Task list:
(1) In the xref_context patch, which endpoint path is assigned to INTROSPECTOR_ORACLE_ALL_TESTS_XREF?
(2) Resume the xref_context patch from the point where it stops.

START Passage

From f119d972e8b4cc2889a0c65ee438ec8dda9cb72c Mon Sep 17 00:00:00 2001
From: Arthur Chan <arthur.chan@adalogics.com>
Date: Fri, 9 May 2025 18:53:35 +0000
Subject: [PATCH] xref_context: Add test xref in project context

Signed-off-by: Arthur Chan <arthur.chan@adalogics.com>
---
 data_prep/introspector.py                     | 30 ++++++++++++++++++-
 .../project_context/context_introspector.py   | 15 ++++++++++
 llm_toolkit/prompt_builder.py                 |  1 +
 prompts/template_xml/context.txt              |  5 ++++
 4 files changed, 50 insertions(+), 1 deletion(-)

diff --git a/data_prep/introspector.py b/data_prep/introspector.py
index 331c71f37e..a85165cc8b 100755
--- a/data_prep/introspector.py
+++ b/data_prep/introspector.py
@@ -60,6 +60,7 @@
 INTROSPECTOR_ORACLE_ALL_PUBLIC_CANDIDATES = ''
 INTROSPECTOR_ORACLE_OPTIMAL = ''
 INTROSPECTOR_ORACLE_ALL_TESTS = ''
+INTROSPECTOR_ORACLE_ALL_TESTS_XREF = ''
 INTROSPECTOR_FUNCTION_SOURCE = ''
 INTROSPECTOR_PROJECT_SOURCE = ''
 INTROSPECTOR_XREF = ''
@@ -108,7 +109,8 @@ def set_introspector_endpoints(endpoint):
       INTROSPECTOR_FUNCTION_WITH_MATCHING_RETURN_TYPE, \
       INTROSPECTOR_ORACLE_ALL_TESTS, INTROSPECTOR_JVM_PROPERTIES, \
       INTROSPECTOR_TEST_SOURCE, INTROSPECTOR_HARNESS_SOURCE_AND_EXEC, \
-      INTROSPECTOR_JVM_PUBLIC_CLASSES, INTROSPECTOR_LANGUAGE_STATS
+      INTROSPECTOR_JVM_PUBLIC_CLASSES, INTROSPECTOR_LANGUAGE_STATS, \
+      INTROSPECTOR_ORACLE_ALL_TESTS_XREF
 
   INTROSPECTOR_ENDPOINT = endpoint
 
@@ -141,6 +143,8 @@ def set_introspector_endpoints(endpoint):
   INTROSPECTOR_FUNCTION_WITH_MATCHING_RETURN_TYPE = (
       f'{INTROSPECTOR_ENDPOINT}/function-with-matching-return-type')
   INTROSPECTOR_ORACLE_ALL_TESTS = f'{INTROSPECTOR_ENDPOINT}/project-tests'
+  INTROSPECTOR_ORACLE_ALL_TESTS_XREF = (
+      f'{INTROSPECTOR_ENDPOINT}/project-tests-for-functions')

END Passage
START Dataset excerpts

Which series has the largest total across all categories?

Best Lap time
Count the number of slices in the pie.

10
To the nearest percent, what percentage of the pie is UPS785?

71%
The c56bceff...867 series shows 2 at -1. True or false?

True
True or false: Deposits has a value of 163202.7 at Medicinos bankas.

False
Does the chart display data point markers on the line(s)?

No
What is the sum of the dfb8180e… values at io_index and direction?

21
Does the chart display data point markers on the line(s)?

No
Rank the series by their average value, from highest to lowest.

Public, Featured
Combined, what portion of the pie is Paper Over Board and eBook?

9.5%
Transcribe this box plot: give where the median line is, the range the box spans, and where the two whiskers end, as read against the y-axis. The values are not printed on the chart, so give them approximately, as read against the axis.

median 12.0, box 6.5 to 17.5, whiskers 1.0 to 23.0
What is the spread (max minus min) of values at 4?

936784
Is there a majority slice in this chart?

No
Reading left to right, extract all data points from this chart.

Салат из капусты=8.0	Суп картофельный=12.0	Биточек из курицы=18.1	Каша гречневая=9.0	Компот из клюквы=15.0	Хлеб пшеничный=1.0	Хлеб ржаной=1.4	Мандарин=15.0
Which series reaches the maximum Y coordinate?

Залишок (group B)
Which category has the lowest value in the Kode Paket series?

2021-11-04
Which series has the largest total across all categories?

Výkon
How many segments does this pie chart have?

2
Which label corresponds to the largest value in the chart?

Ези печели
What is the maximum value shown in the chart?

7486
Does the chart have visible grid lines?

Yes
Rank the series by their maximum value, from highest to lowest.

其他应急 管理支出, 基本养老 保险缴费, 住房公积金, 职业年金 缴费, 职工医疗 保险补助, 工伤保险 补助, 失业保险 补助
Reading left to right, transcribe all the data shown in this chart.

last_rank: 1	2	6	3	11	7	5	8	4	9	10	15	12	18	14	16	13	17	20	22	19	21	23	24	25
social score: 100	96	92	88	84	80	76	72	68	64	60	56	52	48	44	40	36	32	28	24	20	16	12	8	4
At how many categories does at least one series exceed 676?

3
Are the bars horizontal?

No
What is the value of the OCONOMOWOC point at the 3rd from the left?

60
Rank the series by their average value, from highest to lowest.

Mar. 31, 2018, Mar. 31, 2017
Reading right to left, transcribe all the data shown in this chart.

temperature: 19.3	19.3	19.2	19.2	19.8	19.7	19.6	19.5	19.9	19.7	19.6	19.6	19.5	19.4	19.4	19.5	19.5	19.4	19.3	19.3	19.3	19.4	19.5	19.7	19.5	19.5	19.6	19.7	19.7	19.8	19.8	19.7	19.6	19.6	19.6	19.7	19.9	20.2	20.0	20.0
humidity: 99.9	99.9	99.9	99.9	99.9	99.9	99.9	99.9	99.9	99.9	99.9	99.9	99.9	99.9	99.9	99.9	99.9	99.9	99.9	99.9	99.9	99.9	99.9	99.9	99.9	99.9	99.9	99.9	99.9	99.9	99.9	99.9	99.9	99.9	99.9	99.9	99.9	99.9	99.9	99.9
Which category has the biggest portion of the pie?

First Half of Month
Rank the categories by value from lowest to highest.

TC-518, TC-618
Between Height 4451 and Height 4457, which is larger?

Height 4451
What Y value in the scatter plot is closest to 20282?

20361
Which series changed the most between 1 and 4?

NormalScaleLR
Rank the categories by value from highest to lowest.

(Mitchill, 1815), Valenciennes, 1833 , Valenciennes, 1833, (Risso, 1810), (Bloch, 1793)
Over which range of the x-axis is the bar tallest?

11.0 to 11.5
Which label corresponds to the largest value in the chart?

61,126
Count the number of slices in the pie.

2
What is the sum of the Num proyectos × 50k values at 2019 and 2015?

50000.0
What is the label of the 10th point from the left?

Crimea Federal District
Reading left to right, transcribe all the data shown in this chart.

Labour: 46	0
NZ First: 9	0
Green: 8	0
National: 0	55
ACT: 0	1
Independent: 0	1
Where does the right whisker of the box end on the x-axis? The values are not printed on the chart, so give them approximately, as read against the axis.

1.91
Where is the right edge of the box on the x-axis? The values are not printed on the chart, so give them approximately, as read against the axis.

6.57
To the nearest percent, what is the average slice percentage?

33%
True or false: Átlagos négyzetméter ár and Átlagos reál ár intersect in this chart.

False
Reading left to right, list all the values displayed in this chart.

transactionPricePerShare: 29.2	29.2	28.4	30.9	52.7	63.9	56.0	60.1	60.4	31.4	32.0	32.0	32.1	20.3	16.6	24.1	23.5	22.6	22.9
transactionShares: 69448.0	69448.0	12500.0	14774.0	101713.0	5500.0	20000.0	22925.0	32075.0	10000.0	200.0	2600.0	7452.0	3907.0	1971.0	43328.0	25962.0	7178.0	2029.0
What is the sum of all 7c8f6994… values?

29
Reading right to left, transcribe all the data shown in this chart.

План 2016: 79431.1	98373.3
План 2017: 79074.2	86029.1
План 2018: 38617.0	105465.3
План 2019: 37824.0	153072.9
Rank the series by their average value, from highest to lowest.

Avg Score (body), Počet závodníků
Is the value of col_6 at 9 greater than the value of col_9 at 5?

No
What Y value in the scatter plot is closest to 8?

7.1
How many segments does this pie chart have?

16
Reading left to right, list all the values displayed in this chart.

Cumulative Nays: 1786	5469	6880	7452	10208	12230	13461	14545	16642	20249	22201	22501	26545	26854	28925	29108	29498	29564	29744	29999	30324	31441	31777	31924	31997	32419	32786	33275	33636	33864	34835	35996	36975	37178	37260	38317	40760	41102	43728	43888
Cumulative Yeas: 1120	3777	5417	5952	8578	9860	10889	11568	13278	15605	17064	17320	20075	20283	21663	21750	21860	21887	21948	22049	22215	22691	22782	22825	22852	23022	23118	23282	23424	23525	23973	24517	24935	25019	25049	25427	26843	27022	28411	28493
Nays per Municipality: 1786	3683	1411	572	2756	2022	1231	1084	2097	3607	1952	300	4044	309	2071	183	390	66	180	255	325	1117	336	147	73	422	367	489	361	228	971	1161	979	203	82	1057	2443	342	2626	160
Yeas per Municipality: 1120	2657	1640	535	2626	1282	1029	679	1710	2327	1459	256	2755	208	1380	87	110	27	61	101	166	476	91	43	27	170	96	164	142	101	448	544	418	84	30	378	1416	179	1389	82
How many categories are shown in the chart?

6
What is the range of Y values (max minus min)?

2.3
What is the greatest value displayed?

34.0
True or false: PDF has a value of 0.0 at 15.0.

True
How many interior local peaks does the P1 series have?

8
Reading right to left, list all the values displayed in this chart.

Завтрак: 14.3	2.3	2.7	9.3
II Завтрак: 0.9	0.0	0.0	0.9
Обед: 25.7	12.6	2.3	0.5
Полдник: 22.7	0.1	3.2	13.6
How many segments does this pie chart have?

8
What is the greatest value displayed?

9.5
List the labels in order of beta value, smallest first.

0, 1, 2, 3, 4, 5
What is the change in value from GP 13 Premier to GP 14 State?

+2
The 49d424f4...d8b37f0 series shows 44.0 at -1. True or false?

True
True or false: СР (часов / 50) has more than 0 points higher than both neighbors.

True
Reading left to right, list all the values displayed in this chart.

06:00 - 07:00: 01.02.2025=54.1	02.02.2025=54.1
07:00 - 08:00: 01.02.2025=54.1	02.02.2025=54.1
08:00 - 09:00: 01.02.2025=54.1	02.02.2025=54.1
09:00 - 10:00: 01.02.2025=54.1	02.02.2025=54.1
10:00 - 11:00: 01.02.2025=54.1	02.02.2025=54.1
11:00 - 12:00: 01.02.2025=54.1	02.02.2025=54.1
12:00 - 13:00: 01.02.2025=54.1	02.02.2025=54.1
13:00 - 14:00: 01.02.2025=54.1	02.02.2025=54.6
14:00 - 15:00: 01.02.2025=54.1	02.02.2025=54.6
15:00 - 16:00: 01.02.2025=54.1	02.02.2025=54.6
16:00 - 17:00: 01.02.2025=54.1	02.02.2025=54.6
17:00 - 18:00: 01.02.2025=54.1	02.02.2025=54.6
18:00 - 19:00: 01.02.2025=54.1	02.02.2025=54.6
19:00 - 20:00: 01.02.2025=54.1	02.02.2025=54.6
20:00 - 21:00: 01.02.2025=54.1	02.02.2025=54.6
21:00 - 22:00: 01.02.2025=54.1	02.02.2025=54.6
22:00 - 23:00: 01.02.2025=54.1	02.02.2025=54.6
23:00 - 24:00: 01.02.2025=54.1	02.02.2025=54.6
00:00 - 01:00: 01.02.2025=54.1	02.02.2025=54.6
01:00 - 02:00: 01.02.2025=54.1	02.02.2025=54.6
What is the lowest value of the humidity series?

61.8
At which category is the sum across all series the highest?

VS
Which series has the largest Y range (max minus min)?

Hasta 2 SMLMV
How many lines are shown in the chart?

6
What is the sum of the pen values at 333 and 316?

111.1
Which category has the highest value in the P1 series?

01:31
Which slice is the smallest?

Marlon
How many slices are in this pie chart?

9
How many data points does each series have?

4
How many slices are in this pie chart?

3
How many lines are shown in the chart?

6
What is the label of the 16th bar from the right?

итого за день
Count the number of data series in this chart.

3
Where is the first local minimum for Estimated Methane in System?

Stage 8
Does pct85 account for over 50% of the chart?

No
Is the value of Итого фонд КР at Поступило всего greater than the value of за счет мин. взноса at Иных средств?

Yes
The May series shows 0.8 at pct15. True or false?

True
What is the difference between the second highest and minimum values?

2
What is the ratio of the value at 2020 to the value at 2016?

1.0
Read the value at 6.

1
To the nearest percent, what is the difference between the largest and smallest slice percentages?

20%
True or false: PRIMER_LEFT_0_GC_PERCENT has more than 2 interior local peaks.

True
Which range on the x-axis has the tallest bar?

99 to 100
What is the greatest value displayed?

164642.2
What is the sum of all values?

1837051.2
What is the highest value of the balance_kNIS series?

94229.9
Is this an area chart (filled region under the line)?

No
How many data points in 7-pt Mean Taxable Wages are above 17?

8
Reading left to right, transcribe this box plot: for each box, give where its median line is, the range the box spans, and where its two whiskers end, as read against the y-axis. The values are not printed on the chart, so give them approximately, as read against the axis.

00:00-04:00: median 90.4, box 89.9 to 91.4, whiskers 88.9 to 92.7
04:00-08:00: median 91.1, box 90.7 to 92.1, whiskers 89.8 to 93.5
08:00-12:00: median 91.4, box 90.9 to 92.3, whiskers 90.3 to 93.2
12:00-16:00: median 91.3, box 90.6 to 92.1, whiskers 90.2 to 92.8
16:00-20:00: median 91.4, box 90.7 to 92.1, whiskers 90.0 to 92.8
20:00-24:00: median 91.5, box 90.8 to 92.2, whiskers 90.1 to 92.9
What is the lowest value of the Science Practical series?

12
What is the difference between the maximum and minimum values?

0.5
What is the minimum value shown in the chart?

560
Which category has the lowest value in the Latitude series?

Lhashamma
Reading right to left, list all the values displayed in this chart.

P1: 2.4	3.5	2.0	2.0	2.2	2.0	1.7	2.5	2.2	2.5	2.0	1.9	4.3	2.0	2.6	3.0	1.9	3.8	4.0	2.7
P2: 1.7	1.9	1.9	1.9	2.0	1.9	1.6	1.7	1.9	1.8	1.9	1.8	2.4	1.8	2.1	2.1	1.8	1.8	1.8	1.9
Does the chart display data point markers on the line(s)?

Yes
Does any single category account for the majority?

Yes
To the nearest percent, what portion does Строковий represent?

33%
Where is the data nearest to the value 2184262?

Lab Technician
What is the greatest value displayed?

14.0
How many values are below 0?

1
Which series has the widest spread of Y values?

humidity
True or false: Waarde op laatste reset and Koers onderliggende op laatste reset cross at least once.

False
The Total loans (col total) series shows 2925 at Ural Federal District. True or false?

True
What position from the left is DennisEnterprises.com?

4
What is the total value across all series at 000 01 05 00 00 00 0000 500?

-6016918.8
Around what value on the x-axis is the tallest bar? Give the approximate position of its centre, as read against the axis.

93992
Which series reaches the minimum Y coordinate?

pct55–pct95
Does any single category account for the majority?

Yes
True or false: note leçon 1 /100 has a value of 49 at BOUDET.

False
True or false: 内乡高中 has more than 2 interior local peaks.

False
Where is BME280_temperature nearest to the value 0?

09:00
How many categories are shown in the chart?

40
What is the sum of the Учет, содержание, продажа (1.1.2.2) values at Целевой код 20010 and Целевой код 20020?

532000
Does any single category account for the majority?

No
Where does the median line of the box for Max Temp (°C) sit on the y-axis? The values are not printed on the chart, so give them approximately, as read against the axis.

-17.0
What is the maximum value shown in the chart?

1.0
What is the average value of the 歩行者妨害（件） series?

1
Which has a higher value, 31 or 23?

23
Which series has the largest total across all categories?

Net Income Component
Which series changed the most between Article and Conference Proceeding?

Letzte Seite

END Dataset excerpts

Answers to the tasks:
(1) project-tests-for-functions, appended to INTROSPECTOR_ENDPOINT

(2)
   INTROSPECTOR_JVM_PROPERTIES = f'{INTROSPECTOR_ENDPOINT}/jvm-method-properties'
   INTROSPECTOR_HARNESS_SOURCE_AND_EXEC = (
       f'{INTROSPECTOR_ENDPOINT}/harness-source-and-executable')
@@ -232,6 +236,30 @@ def query_introspector_for_tests(project: str) -> list[str]:
   return _get_data(resp, 'test-file-list', [])
 
 
+def query_introspector_for_tests_xref(
+    project: str, functions: Optional[list[str]]) -> list[str]:
+  """Gets the list of functions and xref test files in the target project."""
+  data = {'project': project}
+  if functions:
+    data['functions'] = ','.join(functions)
+
+  resp = _query_introspector(INTROSPECTOR_ORACLE_ALL_TESTS_XREF, data)
+
+  test_files = _get_data(resp, 'test-files', {})
+
+  handled = set()
+  result_list = []
+  for test_paths in test_files.values():
+    for test_path in test_paths:
+      if test_path in handled:
+        continue
+
+      handled.add(test_path)
+      result_list.append(query_introspector_test_source(project, test_path))
+
+  return result_list
+
+
 def query_introspector_for_harness_intrinsics(
     project: str) -> list[dict[str, str]]:
   """Gets the list of test files in the target project."""
diff --git a/data_prep/project_context/context_introspector.py b/data_prep/project_context/context_introspector.py
index 2f24f71b3e..b8ee498238 100644
--- a/data_prep/project_context/context_introspector.py
+++ b/data_prep/project_context/context_introspector.py
@@ -174,9 +174,23 @@ def _get_xrefs_to_function(self) -> list[str]:
           'function_signature: %s', project, func_sig)
     return xrefs
 
+  def _get_test_xrefs_to_function(self) -> list[str]:
+    """Queries FI for test source calling the function being fuzzed."""
+    project = self._benchmark.project
+    func_name = self._benchmark.function_name
+    xrefs = introspector.query_introspector_for_tests_xref(project, [func_name])
+
+    if not xrefs:
+      logging.warning(
+          'Could not retrieve tests xrefs for project: %s '
+          'function_signature: %s', project, func_name)
+
+    return xrefs
+
   def get_context_info(self) -> dict:
     """Retrieves contextual information and stores them in a dictionary."""
     xrefs = self._get_xrefs_to_function()
+    test_xrefs = self._get_test_xrefs_to_function()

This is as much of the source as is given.